The following data has a line with "[409,147,452,159] River. ->" and a line with "[92,353,120,365] See -> [149,354,172,365] Sea". Write out exactly those lines and all the lines between them.

> **Study material**

_ _ _

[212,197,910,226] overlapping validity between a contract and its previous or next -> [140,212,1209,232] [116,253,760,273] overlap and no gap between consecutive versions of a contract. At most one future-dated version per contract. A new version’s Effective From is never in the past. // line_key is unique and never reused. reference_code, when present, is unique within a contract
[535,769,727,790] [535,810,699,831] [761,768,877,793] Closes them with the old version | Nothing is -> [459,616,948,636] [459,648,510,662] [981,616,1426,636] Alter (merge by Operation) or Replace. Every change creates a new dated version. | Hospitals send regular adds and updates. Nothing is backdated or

_ _ _

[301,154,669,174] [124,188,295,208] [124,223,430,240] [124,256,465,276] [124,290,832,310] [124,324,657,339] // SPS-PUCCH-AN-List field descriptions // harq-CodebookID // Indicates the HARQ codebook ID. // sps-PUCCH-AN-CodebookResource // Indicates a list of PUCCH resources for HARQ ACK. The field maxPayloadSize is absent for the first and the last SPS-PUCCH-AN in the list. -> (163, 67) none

_ _ _

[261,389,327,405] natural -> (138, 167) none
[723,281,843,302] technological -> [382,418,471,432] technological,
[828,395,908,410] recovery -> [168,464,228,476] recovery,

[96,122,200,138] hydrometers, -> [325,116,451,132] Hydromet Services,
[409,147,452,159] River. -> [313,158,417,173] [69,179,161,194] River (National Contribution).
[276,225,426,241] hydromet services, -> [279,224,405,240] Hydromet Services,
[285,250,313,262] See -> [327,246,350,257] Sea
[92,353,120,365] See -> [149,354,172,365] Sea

_ _ _

> **Response area**
[409,147,452,159] River. -> [313,158,417,173] [69,179,161,194] River (National Contribution).
[276,225,426,241] hydromet services, -> [279,224,405,240] Hydromet Services,
[285,250,313,262] See -> [327,246,350,257] Sea
[92,353,120,365] See -> [149,354,172,365] Sea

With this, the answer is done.